(Stored data entries)
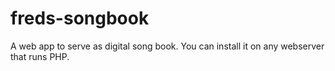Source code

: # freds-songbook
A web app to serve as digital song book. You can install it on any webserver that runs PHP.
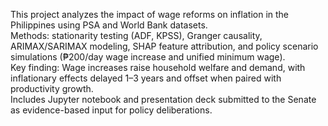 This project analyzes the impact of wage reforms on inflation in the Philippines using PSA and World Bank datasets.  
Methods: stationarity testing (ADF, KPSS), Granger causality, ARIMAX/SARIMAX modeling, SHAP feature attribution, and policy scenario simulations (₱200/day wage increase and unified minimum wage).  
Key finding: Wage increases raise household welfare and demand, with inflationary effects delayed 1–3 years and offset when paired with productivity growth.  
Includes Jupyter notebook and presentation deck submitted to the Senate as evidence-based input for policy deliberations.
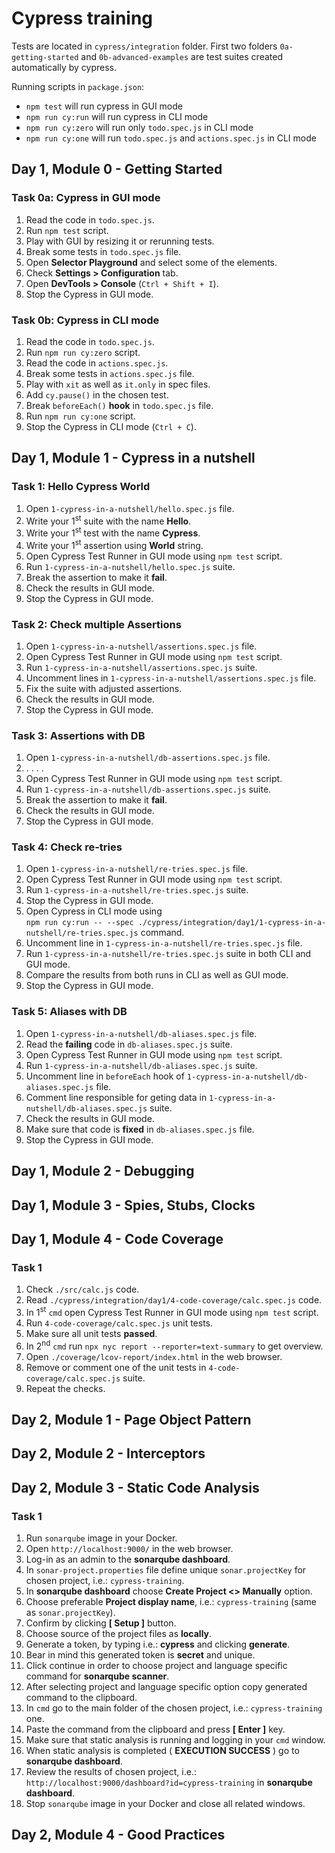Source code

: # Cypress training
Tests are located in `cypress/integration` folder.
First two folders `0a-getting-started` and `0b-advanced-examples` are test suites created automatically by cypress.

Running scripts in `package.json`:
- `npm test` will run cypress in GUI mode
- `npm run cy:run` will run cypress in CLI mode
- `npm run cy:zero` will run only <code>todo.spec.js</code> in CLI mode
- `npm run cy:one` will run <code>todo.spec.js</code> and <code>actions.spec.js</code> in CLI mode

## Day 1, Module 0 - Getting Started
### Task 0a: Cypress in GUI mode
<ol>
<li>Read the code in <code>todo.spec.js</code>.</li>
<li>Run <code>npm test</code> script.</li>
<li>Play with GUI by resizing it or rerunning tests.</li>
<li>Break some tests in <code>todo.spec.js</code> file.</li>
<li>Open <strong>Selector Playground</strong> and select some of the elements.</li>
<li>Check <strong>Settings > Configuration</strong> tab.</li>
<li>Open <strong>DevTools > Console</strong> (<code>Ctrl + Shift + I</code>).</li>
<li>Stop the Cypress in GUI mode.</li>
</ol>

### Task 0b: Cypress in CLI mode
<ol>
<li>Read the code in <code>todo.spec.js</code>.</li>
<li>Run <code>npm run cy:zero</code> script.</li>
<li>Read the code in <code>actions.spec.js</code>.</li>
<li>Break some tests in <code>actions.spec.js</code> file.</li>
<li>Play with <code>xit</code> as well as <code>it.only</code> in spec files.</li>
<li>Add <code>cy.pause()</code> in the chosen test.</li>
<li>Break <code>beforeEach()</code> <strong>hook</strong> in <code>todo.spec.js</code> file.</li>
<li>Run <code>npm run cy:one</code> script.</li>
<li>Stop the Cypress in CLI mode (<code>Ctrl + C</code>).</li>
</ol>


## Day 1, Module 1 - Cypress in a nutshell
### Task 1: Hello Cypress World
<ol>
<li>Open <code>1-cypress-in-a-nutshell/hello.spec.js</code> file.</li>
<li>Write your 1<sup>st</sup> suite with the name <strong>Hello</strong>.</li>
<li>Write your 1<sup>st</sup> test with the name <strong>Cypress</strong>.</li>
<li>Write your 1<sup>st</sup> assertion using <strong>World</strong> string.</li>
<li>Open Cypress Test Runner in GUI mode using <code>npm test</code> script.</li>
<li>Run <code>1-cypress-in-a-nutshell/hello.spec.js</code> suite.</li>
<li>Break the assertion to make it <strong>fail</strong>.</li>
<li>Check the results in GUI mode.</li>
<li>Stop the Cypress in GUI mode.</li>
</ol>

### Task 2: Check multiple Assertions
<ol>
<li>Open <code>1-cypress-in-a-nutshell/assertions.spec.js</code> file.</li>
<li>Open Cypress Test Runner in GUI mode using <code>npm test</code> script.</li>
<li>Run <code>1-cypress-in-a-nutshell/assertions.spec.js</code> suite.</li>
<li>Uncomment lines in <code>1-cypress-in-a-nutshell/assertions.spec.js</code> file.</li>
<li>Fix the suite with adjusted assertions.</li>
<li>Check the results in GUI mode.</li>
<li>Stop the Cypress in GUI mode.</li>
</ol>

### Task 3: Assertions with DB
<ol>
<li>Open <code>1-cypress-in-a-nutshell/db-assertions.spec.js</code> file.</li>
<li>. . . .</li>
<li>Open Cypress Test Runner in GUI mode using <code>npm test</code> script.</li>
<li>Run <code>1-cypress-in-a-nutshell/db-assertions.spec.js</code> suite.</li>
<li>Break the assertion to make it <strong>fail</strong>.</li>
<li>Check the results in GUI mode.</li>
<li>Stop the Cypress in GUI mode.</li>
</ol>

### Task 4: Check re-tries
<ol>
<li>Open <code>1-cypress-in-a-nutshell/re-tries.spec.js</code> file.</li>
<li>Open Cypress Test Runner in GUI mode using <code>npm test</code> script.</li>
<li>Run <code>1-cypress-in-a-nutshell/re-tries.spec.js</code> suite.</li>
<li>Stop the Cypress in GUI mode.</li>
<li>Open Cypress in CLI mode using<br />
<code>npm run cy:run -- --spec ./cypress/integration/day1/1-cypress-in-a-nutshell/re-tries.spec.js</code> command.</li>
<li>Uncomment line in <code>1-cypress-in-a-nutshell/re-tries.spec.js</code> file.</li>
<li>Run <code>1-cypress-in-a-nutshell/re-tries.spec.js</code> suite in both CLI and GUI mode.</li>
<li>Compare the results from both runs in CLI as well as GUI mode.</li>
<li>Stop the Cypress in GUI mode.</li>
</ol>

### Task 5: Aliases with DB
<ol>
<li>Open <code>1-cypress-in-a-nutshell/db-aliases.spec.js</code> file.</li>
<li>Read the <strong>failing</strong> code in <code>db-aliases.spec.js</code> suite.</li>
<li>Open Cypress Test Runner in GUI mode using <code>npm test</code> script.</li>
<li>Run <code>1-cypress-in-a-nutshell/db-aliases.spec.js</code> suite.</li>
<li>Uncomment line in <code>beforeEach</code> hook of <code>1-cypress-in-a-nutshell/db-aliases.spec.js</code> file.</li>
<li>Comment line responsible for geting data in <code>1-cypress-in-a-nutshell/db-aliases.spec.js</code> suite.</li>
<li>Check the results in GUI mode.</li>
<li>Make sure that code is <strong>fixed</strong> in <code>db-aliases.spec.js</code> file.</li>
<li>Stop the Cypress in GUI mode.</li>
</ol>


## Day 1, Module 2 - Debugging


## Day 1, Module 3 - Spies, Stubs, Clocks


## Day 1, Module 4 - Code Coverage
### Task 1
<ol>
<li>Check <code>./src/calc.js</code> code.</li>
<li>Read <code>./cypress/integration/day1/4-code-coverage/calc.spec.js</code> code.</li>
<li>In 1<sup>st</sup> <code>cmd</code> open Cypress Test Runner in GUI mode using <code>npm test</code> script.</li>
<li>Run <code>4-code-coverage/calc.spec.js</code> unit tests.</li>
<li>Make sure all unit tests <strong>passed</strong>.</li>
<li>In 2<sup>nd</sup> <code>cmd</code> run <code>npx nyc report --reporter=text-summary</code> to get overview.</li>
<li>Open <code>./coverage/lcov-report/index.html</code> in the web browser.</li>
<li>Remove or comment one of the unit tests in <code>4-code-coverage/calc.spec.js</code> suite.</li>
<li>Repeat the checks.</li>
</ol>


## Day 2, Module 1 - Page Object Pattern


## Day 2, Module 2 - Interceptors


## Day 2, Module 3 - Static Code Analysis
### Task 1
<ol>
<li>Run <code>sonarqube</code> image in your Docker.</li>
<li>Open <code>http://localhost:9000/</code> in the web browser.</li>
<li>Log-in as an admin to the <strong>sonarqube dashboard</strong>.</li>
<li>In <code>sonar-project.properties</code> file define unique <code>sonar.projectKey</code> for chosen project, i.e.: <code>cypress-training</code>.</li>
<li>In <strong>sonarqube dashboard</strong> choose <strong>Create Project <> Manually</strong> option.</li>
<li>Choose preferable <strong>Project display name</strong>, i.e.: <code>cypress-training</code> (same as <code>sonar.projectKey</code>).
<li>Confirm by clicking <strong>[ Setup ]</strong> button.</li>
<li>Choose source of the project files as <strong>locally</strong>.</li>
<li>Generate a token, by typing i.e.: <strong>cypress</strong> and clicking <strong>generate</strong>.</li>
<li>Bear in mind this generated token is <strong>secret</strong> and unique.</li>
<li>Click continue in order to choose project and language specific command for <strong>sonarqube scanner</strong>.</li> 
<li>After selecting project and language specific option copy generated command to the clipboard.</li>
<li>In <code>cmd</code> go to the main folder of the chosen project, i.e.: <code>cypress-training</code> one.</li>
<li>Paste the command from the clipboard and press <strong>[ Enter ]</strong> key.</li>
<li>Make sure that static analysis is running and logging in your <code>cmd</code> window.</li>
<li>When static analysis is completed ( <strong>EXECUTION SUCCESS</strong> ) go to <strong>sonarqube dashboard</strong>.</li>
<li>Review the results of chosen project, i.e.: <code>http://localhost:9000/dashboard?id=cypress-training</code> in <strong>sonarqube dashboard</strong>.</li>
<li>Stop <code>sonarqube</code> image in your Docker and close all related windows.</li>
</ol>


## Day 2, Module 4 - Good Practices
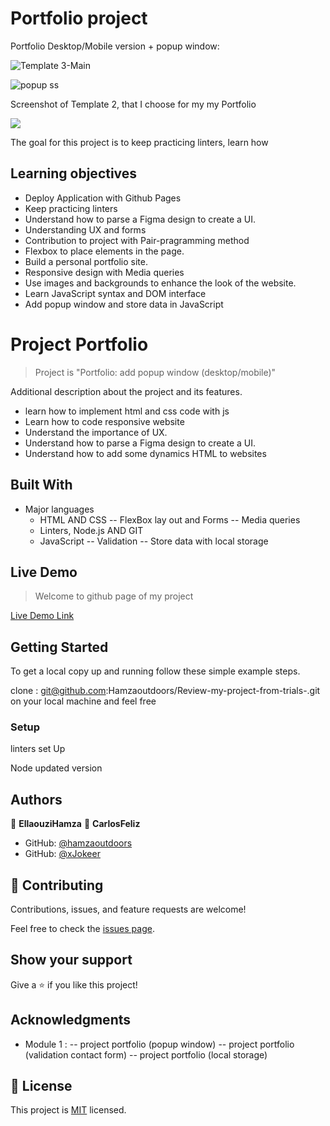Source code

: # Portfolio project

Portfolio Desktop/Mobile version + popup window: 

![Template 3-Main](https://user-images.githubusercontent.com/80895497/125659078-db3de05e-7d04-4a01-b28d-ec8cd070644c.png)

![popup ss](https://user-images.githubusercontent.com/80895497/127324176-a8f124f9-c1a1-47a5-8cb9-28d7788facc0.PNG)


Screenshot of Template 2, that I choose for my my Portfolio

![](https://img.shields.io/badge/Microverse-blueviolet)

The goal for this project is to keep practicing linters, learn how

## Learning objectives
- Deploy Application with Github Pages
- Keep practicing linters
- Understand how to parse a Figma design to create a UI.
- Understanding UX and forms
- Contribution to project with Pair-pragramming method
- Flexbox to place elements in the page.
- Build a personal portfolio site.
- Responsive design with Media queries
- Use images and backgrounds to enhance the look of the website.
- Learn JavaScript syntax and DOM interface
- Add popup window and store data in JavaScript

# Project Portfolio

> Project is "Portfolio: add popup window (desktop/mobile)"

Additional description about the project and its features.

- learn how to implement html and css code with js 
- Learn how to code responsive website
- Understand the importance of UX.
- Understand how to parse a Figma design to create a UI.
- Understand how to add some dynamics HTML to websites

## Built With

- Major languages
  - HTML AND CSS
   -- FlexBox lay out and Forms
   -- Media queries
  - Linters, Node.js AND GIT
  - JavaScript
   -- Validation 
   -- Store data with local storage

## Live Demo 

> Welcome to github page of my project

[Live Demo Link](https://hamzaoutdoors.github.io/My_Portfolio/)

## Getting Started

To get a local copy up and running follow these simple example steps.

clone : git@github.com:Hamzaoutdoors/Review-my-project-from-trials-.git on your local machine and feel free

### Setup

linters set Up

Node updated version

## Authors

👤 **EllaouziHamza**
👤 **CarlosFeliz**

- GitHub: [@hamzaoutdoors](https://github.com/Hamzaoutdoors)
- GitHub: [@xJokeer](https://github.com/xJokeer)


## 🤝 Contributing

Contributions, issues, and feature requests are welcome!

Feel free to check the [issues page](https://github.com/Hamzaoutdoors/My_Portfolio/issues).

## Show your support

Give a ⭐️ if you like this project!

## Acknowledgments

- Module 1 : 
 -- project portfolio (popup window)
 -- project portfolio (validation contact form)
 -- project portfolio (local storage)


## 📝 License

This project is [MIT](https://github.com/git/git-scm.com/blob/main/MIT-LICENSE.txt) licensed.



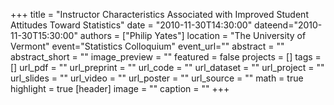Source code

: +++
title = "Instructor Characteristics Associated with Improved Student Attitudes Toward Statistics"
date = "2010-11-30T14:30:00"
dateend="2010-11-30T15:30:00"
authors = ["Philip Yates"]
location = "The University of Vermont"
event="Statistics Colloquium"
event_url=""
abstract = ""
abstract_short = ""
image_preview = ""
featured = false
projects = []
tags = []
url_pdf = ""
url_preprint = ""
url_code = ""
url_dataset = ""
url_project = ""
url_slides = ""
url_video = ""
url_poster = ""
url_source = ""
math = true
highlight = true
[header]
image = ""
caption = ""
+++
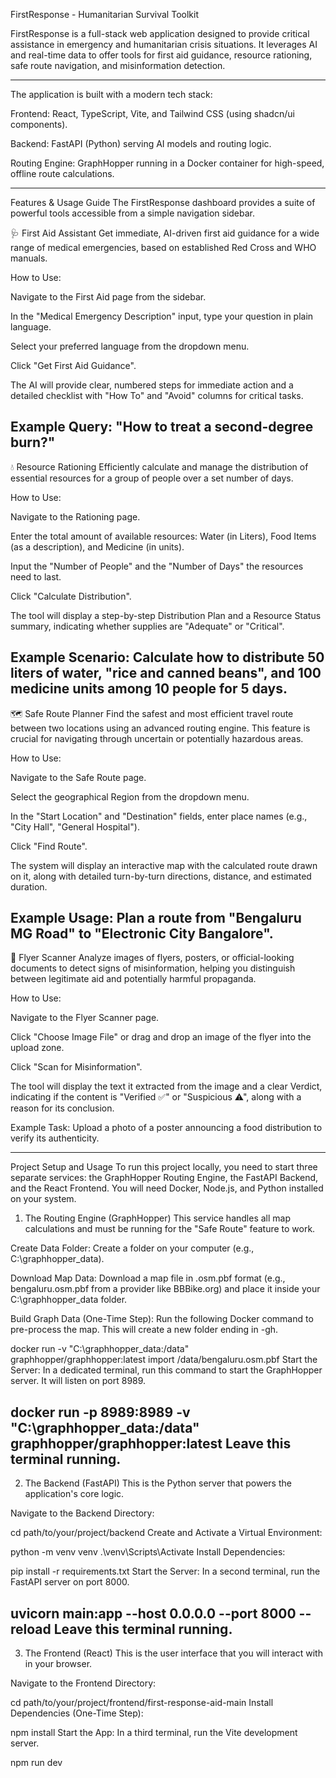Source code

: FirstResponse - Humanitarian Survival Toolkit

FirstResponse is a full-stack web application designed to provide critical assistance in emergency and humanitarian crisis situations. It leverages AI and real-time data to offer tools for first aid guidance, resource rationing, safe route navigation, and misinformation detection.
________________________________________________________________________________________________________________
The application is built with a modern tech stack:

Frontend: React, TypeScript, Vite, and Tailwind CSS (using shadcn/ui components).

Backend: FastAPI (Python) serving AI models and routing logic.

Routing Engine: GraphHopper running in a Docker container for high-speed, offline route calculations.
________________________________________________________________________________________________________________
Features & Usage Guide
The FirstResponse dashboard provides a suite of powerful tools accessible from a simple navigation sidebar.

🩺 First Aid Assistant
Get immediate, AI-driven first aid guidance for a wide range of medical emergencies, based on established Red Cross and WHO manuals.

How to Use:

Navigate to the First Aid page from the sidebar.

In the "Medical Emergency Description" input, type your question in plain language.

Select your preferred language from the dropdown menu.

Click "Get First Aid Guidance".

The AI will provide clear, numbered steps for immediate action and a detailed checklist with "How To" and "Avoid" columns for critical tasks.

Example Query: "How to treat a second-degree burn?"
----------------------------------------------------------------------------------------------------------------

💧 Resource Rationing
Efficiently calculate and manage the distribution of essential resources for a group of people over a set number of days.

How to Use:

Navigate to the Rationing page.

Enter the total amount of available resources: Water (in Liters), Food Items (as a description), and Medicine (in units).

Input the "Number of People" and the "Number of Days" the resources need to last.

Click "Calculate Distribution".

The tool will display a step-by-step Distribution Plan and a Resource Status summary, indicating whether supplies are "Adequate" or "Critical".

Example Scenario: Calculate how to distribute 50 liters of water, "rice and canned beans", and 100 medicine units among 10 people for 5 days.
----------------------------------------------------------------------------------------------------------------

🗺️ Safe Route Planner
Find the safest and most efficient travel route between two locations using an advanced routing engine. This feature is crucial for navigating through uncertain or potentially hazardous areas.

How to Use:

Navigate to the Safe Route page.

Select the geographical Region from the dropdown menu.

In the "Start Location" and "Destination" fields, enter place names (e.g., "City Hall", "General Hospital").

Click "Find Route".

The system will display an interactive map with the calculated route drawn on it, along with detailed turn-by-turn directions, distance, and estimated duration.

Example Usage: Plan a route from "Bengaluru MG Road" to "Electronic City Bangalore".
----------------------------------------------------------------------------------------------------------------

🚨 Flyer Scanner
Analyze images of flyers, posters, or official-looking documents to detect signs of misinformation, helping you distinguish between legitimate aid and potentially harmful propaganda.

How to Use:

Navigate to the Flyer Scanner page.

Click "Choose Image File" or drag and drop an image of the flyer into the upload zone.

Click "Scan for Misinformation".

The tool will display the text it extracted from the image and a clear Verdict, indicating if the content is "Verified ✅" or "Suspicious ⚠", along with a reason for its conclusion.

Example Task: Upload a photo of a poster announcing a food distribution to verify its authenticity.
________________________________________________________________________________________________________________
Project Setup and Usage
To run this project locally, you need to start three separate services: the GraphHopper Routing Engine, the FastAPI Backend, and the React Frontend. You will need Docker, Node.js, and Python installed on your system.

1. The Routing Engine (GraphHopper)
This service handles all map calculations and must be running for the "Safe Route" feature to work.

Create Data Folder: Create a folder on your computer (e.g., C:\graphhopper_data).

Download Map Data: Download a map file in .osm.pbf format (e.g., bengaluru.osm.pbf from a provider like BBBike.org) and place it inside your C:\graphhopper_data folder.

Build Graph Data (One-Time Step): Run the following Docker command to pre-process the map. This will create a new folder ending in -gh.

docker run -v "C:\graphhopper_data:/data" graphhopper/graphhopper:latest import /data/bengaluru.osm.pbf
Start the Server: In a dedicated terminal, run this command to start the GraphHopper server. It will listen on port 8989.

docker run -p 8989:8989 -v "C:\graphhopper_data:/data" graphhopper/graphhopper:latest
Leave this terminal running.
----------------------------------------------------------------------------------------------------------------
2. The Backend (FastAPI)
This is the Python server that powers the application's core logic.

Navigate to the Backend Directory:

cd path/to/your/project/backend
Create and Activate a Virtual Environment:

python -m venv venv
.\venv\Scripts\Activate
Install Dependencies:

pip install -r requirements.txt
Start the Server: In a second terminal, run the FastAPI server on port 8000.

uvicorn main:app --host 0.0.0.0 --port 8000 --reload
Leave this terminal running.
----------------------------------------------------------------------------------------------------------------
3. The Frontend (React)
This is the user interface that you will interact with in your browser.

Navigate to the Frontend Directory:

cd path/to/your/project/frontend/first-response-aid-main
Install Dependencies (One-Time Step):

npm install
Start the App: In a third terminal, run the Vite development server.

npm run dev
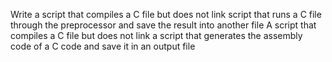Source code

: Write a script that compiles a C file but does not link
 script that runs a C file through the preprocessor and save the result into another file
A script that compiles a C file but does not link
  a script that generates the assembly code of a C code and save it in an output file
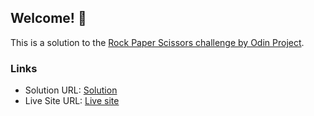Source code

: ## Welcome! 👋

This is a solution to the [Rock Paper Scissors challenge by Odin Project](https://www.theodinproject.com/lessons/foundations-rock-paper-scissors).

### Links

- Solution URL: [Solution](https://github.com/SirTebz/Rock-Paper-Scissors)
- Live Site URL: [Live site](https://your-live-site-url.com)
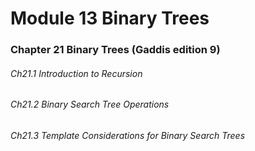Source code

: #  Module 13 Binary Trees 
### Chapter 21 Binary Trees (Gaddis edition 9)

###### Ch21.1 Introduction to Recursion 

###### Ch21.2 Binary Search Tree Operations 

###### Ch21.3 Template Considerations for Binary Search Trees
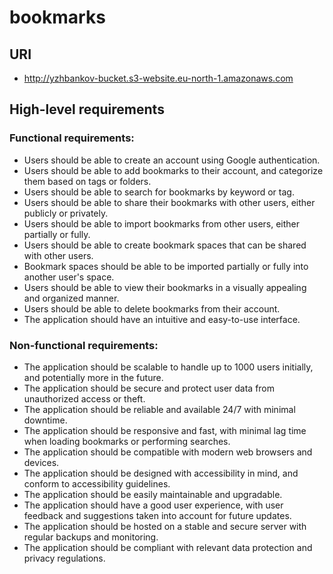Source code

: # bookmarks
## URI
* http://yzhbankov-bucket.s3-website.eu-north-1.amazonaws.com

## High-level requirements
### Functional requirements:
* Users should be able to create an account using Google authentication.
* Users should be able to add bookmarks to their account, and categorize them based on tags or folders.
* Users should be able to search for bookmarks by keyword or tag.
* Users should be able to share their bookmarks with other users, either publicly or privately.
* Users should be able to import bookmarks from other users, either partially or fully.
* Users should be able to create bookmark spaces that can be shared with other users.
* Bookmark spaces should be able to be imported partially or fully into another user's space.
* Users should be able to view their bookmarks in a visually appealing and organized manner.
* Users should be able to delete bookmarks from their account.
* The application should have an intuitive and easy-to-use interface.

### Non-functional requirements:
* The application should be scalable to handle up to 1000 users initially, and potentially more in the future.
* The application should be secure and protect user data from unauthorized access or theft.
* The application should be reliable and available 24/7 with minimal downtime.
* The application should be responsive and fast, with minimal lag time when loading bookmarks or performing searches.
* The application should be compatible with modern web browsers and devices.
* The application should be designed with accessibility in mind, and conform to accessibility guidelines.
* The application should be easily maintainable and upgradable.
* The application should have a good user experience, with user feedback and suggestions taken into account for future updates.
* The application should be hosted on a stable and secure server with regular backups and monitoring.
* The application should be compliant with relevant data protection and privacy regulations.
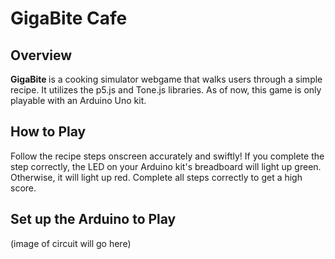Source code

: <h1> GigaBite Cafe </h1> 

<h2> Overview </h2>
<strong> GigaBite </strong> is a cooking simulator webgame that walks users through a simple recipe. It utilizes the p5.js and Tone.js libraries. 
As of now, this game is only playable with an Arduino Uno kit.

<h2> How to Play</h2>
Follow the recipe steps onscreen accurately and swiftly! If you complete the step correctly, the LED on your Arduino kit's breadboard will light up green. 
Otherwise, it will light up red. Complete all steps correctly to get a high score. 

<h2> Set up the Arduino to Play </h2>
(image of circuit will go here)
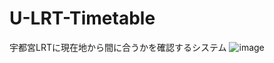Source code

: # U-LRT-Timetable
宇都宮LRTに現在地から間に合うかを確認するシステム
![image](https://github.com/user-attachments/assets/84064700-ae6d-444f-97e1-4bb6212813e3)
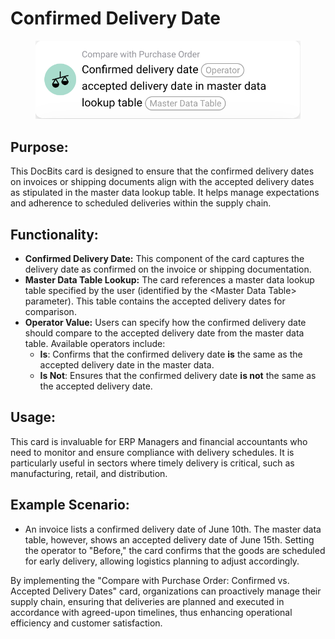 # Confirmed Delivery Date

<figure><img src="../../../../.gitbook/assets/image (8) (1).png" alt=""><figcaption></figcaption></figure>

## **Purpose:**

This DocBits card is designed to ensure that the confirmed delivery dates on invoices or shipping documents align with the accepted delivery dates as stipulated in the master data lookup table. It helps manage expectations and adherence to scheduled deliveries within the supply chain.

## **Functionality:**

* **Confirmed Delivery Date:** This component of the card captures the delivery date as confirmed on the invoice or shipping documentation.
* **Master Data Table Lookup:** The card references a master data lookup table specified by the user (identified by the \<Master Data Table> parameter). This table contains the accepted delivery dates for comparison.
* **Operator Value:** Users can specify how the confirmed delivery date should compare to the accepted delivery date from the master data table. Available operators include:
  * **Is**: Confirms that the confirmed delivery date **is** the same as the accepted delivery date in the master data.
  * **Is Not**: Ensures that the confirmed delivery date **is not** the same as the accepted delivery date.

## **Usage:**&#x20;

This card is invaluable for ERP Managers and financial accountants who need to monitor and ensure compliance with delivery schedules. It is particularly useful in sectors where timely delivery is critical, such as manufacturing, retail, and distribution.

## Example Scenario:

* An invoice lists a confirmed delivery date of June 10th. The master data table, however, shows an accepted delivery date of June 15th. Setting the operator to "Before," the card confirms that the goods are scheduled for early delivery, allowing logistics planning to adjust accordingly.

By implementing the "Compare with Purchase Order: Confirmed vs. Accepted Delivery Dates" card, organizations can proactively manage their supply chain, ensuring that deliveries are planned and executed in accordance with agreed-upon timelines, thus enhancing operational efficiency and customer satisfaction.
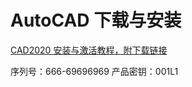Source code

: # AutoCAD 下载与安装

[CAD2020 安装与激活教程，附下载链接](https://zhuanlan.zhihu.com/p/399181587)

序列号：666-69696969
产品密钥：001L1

▶ **What the exercise asks**
Could you output the lines from the one containing "[CAD2020 安装与激活" through the end of the records, both ends included, as a JSON list of strings with one string per line and blank lines left out?

▶ **Written reply**
[
  "[CAD2020 安装与激活教程，附下载链接](https://zhuanlan.zhihu.com/p/399181587)",
  "序列号：666-69696969",
  "产品密钥：001L1"
]